また、Wリーグ参入に向けて、SMBC女子バスケットボール部のヘッドコーチとして起用された今野 駿氏は、プロジェクトに感じた印象を次のように語る。「男子選手は結果を残せばプロに進む道が開けますが、女子選手は大学まで頑張ってもそこでアスリートキャリアが終わるケースが多いのが現状です。雑誌で注目された選手ですら姿を消してしまうことがあり、非常にもったいないと感じていました。このプロジェクトを知ったとき、選手がバスケットボールを続けながら仕事を通じて周囲に元気を与え、応援を受けられる仕組みに大きな感銘を受けました」
SMBCが企業スポーツチームを保有するのは実に24年ぶりで、社内には参考となる情報やノウハウがほとんど存在しない状況だった。そのため、Wリーグ参入に向けたプロジェクトは、ほぼすべてがゼロからのスタートとなった。所管部署の決定や予算の確保、経費の費目設定に始まり、チーム名やロゴのデザイン、スタッフや選手の採用、競技面も含めた選手の人事関連のフレームワークの構築に至るまで、解決すべき課題が次々と押し寄せた。
これらの課題に取り組む一方で、競技力向上のため選手の活動環境の整備も欠かせなかった。Wリーグというより高いレベルへの挑戦となるため、これまでよりも練習量を増やす必要があり、練習場所の確保、勤務時間や移動時間の配慮など、関係各所との調整を行った。加えて、選手一人ひとりの健康とパフォーマンスを最大化するため、各選手のフィジカルデータ、睡眠時間、疲労度、前日の練習メニューなどを総合的に考慮した上で、練習内容や疲労管理、食事管理や補食手配など細やかな配慮が行われている。今野氏は「選手のことを第一に考えながらも、競技力向上のために可能な限りの練習をこなしてもらえるよう努めています。平田さんや選手たちと密にコミュニケーションを取りながら、トレーニングメニューを構築しています」と日々の取組を語る。


さらに平田は、仕事とスポーツを両立するためには、選手たちが自己管理能力を身につけることが大切だと強調する。「練習と業務を両立するためには、選手自身による適切なタイムマネジメントが欠かせません。業務や練習に加えて、自主練習や休息も十分にとる必要があるので、いかに自身でマネジメントできるかが重要です。特に、Wリーグに参入する2025年以降はスケジュールが非常に過密になることが予想され、自己管理能力を磨くことが求められます。
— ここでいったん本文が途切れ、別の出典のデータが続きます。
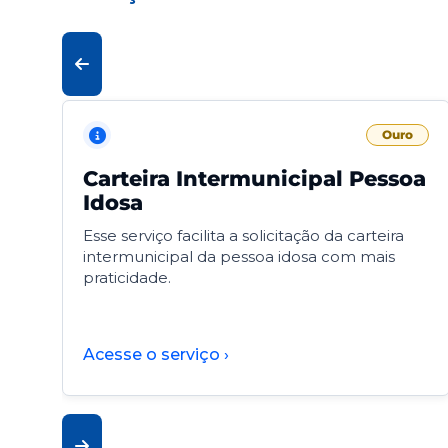
Ouro
Carteira Intermunicipal Pessoa
Idosa
Esse serviço facilita a solicitação da carteira
intermunicipal da pessoa idosa com mais
praticidade.
Acesse o serviço ›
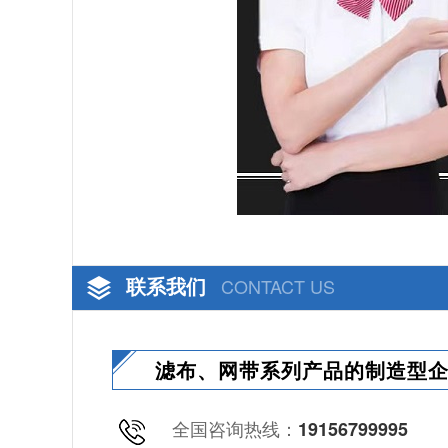
联系我们
CONTACT US
滤布、网带系列产品的制造型
全国咨询热线：
19156799995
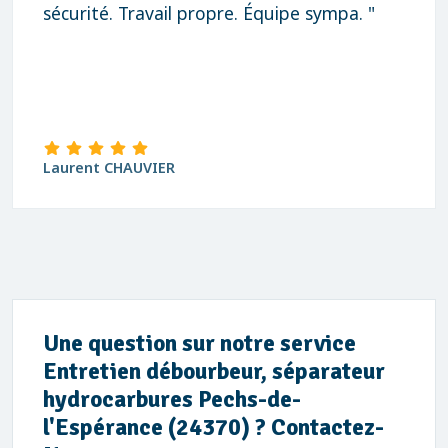
sécurité. Travail propre. Équipe sympa. "
Laurent CHAUVIER
Une question sur notre service
Entretien débourbeur, séparateur
hydrocarbures Pechs-de-
l'Espérance (24370) ? Contactez-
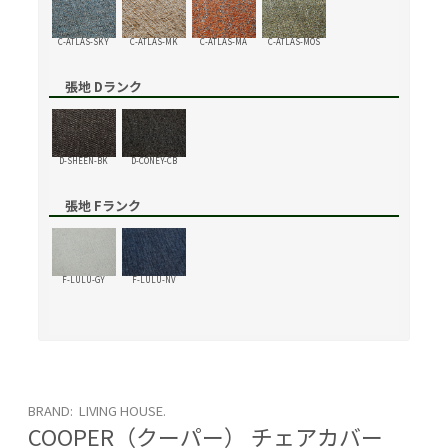
C-ATLAS-SKY
C-ATLAS-MK
C-ATLAS-MA
C-ATLAS-MOS
張地 Dランク
D-SHEEN-BK
D-CONEY-CB
張地 Fランク
F-LULU-GY
F-LULU-NV
BRAND: LIVING HOUSE.
COOPER（クーパー） チェアカバー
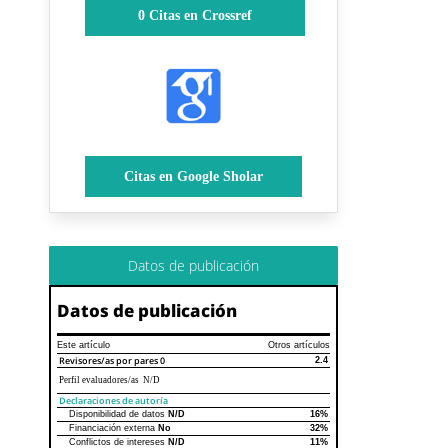
0
Citas en Crossref
Citas en Google Sholar
Datos de publicación
Datos de publicación
Este artículo
Otros artículos
Revisores/as por pares
0
2.4
Perfil evaluadores/as N/D
Declaraciones de autoría
Disponibilidad de datos
N/D
16%
Declaraciones de autoría
Este artículo
Otros artículos
Financiación externa
No
32%
Conflictos de intereses
N/D
11%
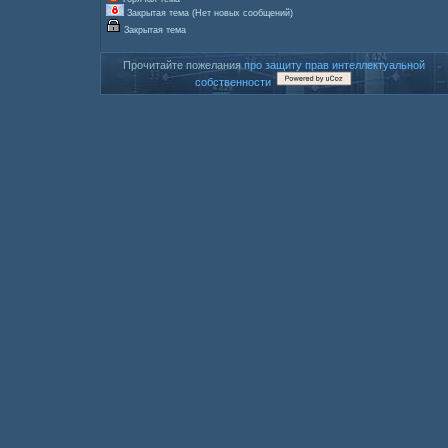
Закрытая тема (Нет новых сообщений)
Закрытая тема
Прочитайте пожелания
про защиту прав интеллектуальной
собственности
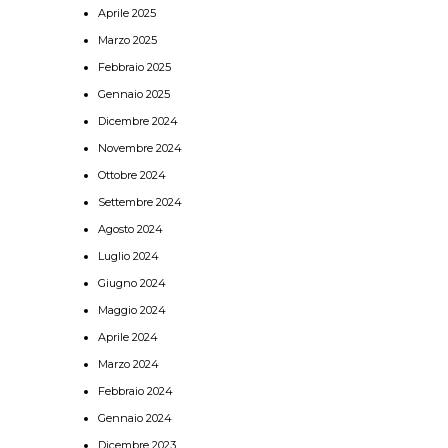
Aprile 2025
Marzo 2025
Febbraio 2025
Gennaio 2025
Dicembre 2024
Novembre 2024
Ottobre 2024
Settembre 2024
Agosto 2024
Luglio 2024
Giugno 2024
Maggio 2024
Aprile 2024
Marzo 2024
Febbraio 2024
Gennaio 2024
Dicembre 2023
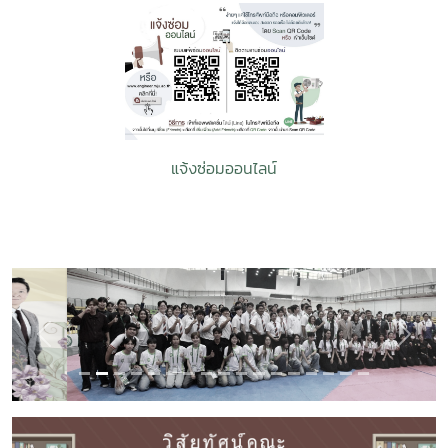
แจ้งซ่อมออนไลน์
Previous
Next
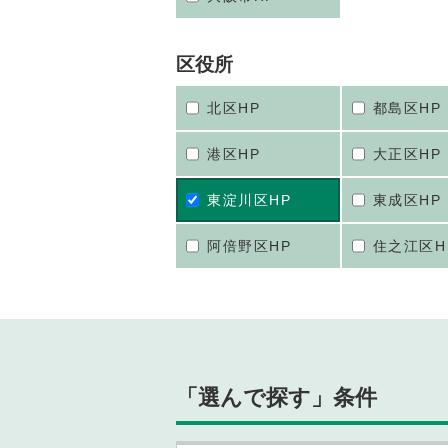
区役所
北区HP
都島区HP
港区HP
大正区HP
東淀川区HP
東成区HP
阿倍野区HP
住之江区H
「選んで探す」条件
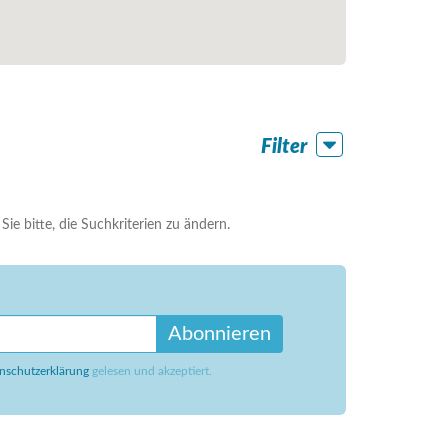
Filter
ie bitte, die Suchkriterien zu ändern.
Abonnieren
nschutzerklärung
gelesen und akzeptiert.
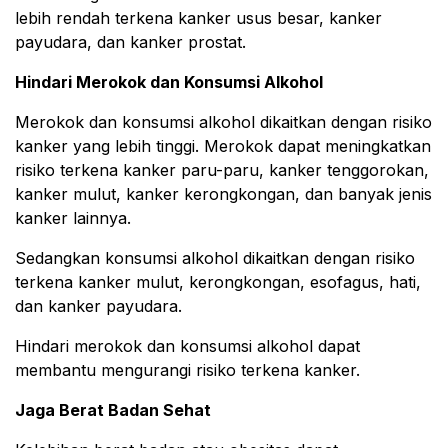
lebih rendah terkena kanker usus besar, kanker
payudara, dan kanker prostat.
Hindari Merokok dan Konsumsi Alkohol
Merokok dan konsumsi alkohol dikaitkan dengan risiko
kanker yang lebih tinggi. Merokok dapat meningkatkan
risiko terkena kanker paru-paru, kanker tenggorokan,
kanker mulut, kanker kerongkongan, dan banyak jenis
kanker lainnya.
Sedangkan konsumsi alkohol dikaitkan dengan risiko
terkena kanker mulut, kerongkongan, esofagus, hati,
dan kanker payudara.
Hindari merokok dan konsumsi alkohol dapat
membantu mengurangi risiko terkena kanker.
Jaga Berat Badan Sehat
これは、引退後のセカンドキャリアにも直結する大切なスキルだと考えています」
競技力以外にも、職場や会社全体で仕事とスポーツの両立を推進していく上で、選手たちが職場に良い影響を与え、周囲から応援される存在となることも重要だ。平田は「選手たちには、『常に感謝の気持ちを忘れず、自分たちの活動を支えている多くの人々の存在を意識してほしい』と伝えています。また、競技だけでなく仕事にも真剣に取り組み、その両立する姿を周囲や社会に示すことで、勇気や挑戦する気持ちなど前向きな影響を与える存在となってほしいと考えています」と、その想いを語る。選手の成長を支援し、選手とスタッフ、そしてその周囲が一体となって取り組むチーム作りが、このプロジェクトの根幹をなしている。
仕事とスポーツの両立が
当たり前の社会へ
Wリーグは2024年から2ディビジョン制を採用しており、2025年10月にWリーグに参入する際は同社チームを含む下位7チームで構成される「ディビジョン2」からのスタートとなる。参入後は、2030年までに上位8チームが参加する「ディビジョン1」への昇格を目指し、2035年にはリーグ優勝を成し遂げることを目標とする。
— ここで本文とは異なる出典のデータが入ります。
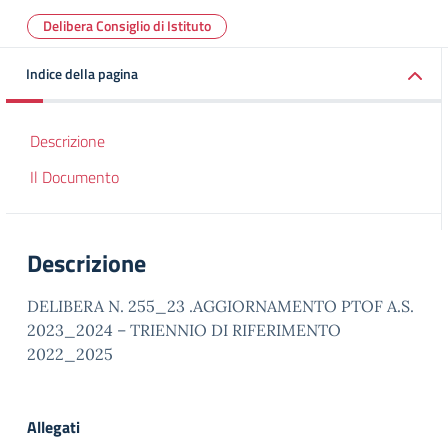
Delibera Consiglio di Istituto
Indice della pagina
Descrizione
Il Documento
Descrizione
DELIBERA N. 255_23 .AGGIORNAMENTO PTOF A.S.
2023_2024 – TRIENNIO DI RIFERIMENTO
2022_2025
Allegati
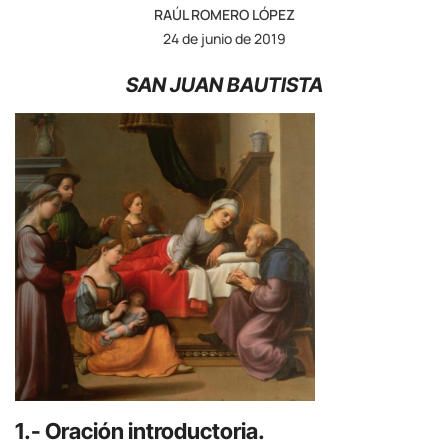
RAÚL ROMERO LÓPEZ
24 de junio de 2019
SAN JUAN BAUTISTA
1.- Oración introductoria.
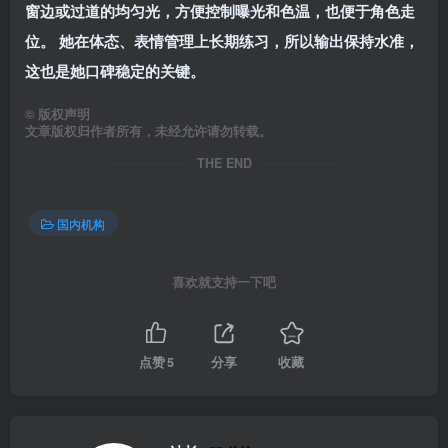
窗边或过道的均匀光，方便控制曝光和色温，也便于角色走
位。 她在体态、表情管理上长期练习，所以输出保持水准，
这也是她口碑稳定的关键。
©
版权声明
文章版权归作者所有，未经允许请勿转载。
THE END
国内机构
喜欢就支持一下吧
点赞
5
分享
收藏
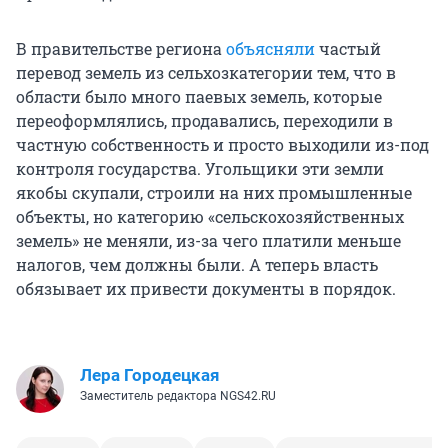
В правительстве региона
объясняли
частый
перевод земель из сельхозкатегории тем, что в
области было много паевых земель, которые
переоформлялись, продавались, переходили в
частную собственность и просто выходили из-под
контроля государства. Угольщики эти земли
якобы скупали, строили на них промышленные
объекты, но категорию «сельскохозяйственных
земель» не меняли, из-за чего платили меньше
налогов, чем должны были. А теперь власть
обязывает их привести документы в порядок.
Лера Городецкая
Заместитель редактора NGS42.RU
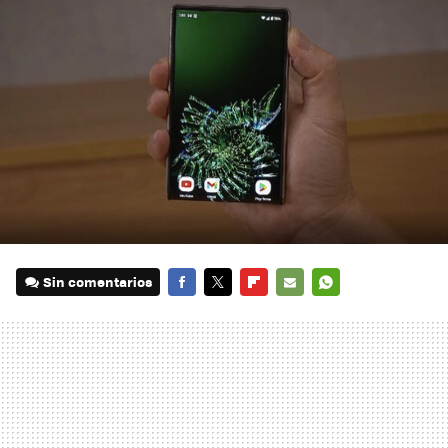
Sin comentarios
FACEBOOK
TWITTER
FLIPBOARD
E-
WHATSAPP
MAIL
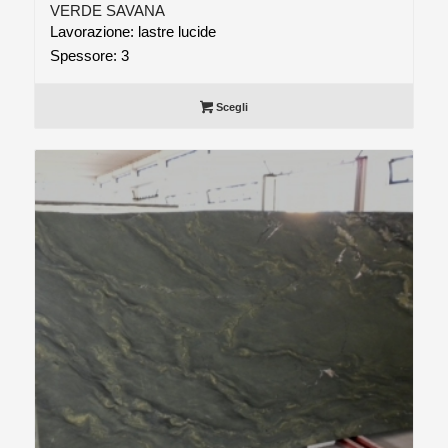
VERDE SAVANA
Lavorazione: lastre lucide
Spessore: 3
Scegli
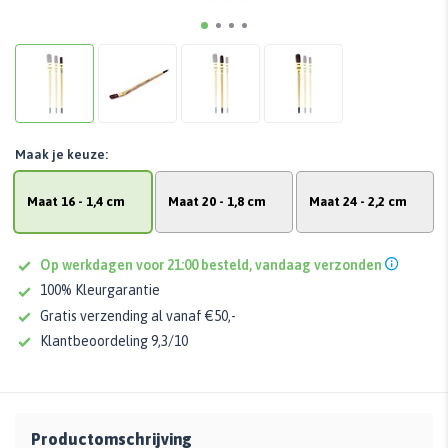
Maak je keuze:
Maat 16 - 1,4 cm
Maat 20 - 1,8 cm
Maat 24 - 2,2 cm
Op werkdagen voor 21:00 besteld, vandaag verzonden
100% Kleurgarantie
Gratis verzending al vanaf €50,-
Klantbeoordeling 9,3/10
Productomschrijving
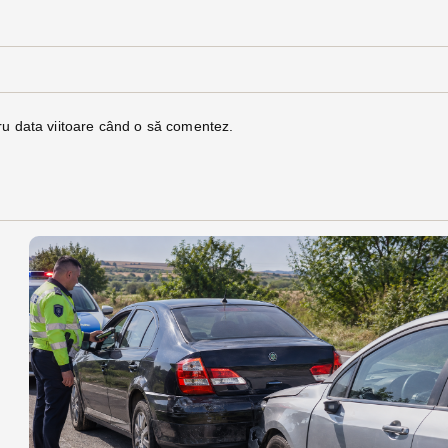
ru data viitoare când o să comentez.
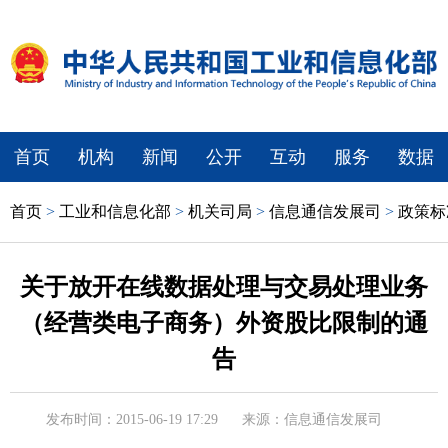
首页
机构
新闻
公开
互动
服务
数据
首页
>
工业和信息化部
>
机关司局
>
信息通信发展司
>
政策标
关于放开在线数据处理与交易处理业务
（经营类电子商务）外资股比限制的通
告
发布时间：2015-06-19 17:29
来源：信息通信发展司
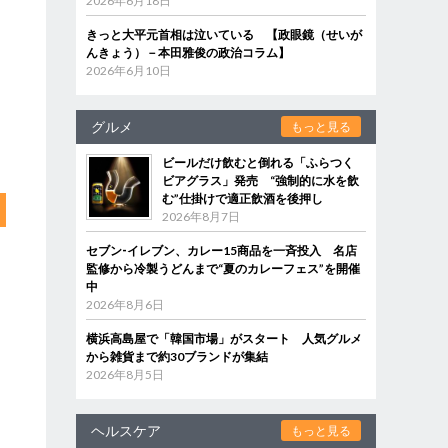
2026年6月18日
きっと大平元首相は泣いている 【政眼鏡（せいが
んきょう）－本田雅俊の政治コラム】
2026年6月10日
グルメ
もっと見る
ビールだけ飲むと倒れる「ふらつく
ビアグラス」発売 “強制的に水を飲
む”仕掛けで適正飲酒を後押し
2026年8月7日
セブン‐イレブン、カレー15商品を一斉投入 名店
監修から冷製うどんまで“夏のカレーフェス”を開催
中
2026年8月6日
横浜高島屋で「韓国市場」がスタート 人気グルメ
から雑貨まで約30ブランドが集結
2026年8月5日
ヘルスケア
もっと見る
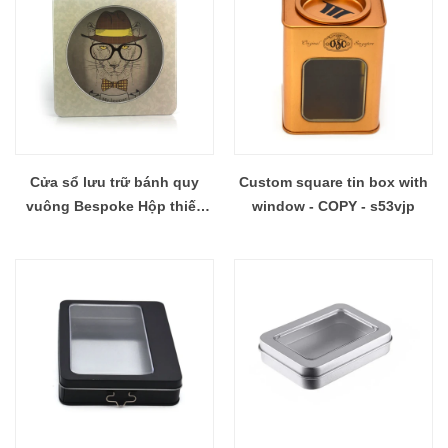
Cửa sổ lưu trữ bánh quy
Custom square tin box with
vuông Bespoke Hộp thiếc
window - COPY - s53vjp
Kẹo quà tặng Hộp kim loại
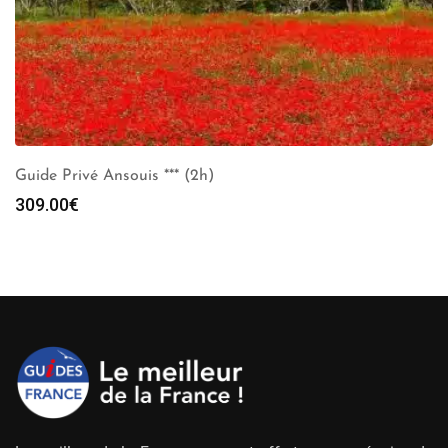
Guide Privé Ansouis *** (2h)
309.00
€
「コアなファンだけでなく、この取組の意義や価値を社会に広く届けるために、勝って結果を出すことにこだわりたい」と、平田は強い意気込みを語る。続けて今野氏も「まずは参入後3年以内にディビジョン1への入れ替え戦を経験し、競技力を高めながらディビジョン1に定着できるチームを作ることが必要です」と目標への道筋を示す。
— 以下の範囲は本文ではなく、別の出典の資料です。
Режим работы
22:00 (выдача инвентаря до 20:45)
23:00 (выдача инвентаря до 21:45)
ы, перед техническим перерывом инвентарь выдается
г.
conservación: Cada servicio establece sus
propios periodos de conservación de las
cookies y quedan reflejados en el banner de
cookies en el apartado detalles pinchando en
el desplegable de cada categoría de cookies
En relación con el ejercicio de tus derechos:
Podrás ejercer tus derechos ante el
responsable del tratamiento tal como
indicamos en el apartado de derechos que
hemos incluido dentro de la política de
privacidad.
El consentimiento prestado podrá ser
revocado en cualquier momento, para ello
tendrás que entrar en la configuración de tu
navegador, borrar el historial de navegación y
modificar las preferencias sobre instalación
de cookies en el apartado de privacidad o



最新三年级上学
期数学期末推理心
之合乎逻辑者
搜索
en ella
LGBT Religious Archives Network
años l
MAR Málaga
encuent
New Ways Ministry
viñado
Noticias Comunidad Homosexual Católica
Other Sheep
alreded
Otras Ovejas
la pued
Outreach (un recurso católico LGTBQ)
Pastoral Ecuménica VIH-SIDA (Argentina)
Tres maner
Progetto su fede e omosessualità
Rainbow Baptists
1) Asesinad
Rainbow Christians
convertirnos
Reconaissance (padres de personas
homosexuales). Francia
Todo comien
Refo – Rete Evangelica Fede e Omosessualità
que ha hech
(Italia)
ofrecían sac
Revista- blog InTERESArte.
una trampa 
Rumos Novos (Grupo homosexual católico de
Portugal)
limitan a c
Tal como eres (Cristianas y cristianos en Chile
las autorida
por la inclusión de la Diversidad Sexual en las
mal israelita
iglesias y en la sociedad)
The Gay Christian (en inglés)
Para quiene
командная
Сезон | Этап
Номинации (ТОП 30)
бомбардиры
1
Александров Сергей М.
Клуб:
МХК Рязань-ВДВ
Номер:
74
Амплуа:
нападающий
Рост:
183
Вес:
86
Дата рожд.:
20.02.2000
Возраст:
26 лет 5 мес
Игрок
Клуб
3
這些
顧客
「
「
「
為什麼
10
さらに、このプロジェクトを通じて目指す社会について、平田は「『仕事とスポーツの両立』という新しい働き方の確立が、女子バスケットボール界、ひいては女子アスリート界に新しい選択肢の一つとして広がってほしいと考えています。仕事と育児を両立する働き方が当たり前になりつつあるように、仕事とスポーツを両立する働き方も当たり前になる社会を実現し、女子スポーツ全体の発展につなげていきたいと考えています」と強い想いを語った。